PROBLEM REQUIREMENTS ::
Each record that follows should be reproduced in full, character for character.

[Source texts of formatted documents]
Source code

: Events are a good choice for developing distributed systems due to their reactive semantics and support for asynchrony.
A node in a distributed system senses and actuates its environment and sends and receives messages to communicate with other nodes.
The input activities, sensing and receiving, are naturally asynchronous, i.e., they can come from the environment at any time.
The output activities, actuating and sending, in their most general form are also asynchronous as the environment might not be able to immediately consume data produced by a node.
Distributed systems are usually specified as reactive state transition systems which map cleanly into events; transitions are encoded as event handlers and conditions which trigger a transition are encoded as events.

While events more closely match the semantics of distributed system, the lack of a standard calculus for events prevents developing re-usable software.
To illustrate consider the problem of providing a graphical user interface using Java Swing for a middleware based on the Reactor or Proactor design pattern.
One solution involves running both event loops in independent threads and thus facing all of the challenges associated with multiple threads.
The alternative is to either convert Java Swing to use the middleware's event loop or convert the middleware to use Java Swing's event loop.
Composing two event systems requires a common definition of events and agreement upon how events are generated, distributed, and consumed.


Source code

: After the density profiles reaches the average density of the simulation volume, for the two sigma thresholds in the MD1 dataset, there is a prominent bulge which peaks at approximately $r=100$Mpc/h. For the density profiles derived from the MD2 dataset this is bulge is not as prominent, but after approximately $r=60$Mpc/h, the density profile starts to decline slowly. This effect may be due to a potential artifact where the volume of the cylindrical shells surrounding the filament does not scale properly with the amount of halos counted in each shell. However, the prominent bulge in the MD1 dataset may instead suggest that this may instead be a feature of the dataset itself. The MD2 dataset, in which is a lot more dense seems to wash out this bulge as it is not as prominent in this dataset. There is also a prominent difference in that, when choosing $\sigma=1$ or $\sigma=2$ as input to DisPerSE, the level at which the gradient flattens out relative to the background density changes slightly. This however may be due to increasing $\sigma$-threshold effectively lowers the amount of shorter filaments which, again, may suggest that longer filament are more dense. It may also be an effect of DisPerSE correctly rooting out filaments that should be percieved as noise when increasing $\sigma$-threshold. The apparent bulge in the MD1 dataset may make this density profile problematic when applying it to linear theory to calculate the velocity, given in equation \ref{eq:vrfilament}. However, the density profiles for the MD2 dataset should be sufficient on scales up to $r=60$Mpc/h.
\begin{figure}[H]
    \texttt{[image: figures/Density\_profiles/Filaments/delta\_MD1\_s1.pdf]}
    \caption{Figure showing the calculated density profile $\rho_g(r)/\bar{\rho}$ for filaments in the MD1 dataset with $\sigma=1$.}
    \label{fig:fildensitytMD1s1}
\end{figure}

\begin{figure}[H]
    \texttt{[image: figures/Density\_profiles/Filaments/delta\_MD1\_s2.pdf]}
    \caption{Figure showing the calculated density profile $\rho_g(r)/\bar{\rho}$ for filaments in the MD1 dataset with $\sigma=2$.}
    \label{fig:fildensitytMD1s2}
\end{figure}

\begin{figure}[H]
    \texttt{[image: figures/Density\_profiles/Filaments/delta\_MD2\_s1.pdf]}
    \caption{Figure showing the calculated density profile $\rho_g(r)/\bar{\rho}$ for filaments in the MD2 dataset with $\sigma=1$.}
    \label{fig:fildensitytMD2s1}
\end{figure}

WRITTEN REPLY ::
Source code

: Events are a good choice for developing distributed systems due to their reactive semantics and support for asynchrony.
A node in a distributed system senses and actuates its environment and sends and receives messages to communicate with other nodes.
The input activities, sensing and receiving, are naturally asynchronous, i.e., they can come from the environment at any time.
The output activities, actuating and sending, in their most general form are also asynchronous as the environment might not be able to immediately consume data produced by a node.
Distributed systems are usually specified as reactive state transition systems which map cleanly into events; transitions are encoded as event handlers and conditions which trigger a transition are encoded as events.

While events more closely match the semantics of distributed system, the lack of a standard calculus for events prevents developing re-usable software.
To illustrate consider the problem of providing a graphical user interface using Java Swing for a middleware based on the Reactor or Proactor design pattern.
One solution involves running both event loops in independent threads and thus facing all of the challenges associated with multiple threads.
The alternative is to either convert Java Swing to use the middleware's event loop or convert the middleware to use Java Swing's event loop.
Composing two event systems requires a common definition of events and agreement upon how events are generated, distributed, and consumed.


Source code

: After the density profiles reaches the average density of the simulation volume, for the two sigma thresholds in the MD1 dataset, there is a prominent bulge which peaks at approximately $r=100$Mpc/h. For the density profiles derived from the MD2 dataset this is bulge is not as prominent, but after approximately $r=60$Mpc/h, the density profile starts to decline slowly. This effect may be due to a potential artifact where the volume of the cylindrical shells surrounding the filament does not scale properly with the amount of halos counted in each shell. However, the prominent bulge in the MD1 dataset may instead suggest that this may instead be a feature of the dataset itself. The MD2 dataset, in which is a lot more dense seems to wash out this bulge as it is not as prominent in this dataset. There is also a prominent difference in that, when choosing $\sigma=1$ or $\sigma=2$ as input to DisPerSE, the level at which the gradient flattens out relative to the background density changes slightly. This however may be due to increasing $\sigma$-threshold effectively lowers the amount of shorter filaments which, again, may suggest that longer filament are more dense. It may also be an effect of DisPerSE correctly rooting out filaments that should be percieved as noise when increasing $\sigma$-threshold. The apparent bulge in the MD1 dataset may make this density profile problematic when applying it to linear theory to calculate the velocity, given in equation \ref{eq:vrfilament}. However, the density profiles for the MD2 dataset should be sufficient on scales up to $r=60$Mpc/h.
\begin{figure}[H]
    \texttt{[image: figures/Density\_profiles/Filaments/delta\_MD1\_s1.pdf]}
    \caption{Figure showing the calculated density profile $\rho_g(r)/\bar{\rho}$ for filaments in the MD1 dataset with $\sigma=1$.}
    \label{fig:fildensitytMD1s1}
\end{figure}

\begin{figure}[H]
    \texttt{[image: figures/Density\_profiles/Filaments/delta\_MD1\_s2.pdf]}
    \caption{Figure showing the calculated density profile $\rho_g(r)/\bar{\rho}$ for filaments in the MD1 dataset with $\sigma=2$.}
    \label{fig:fildensitytMD1s2}
\end{figure}

\begin{figure}[H]
    \texttt{[image: figures/Density\_profiles/Filaments/delta\_MD2\_s1.pdf]}
    \caption{Figure showing the calculated density profile $\rho_g(r)/\bar{\rho}$ for filaments in the MD2 dataset with $\sigma=1$.}
    \label{fig:fildensitytMD2s1}
\end{figure}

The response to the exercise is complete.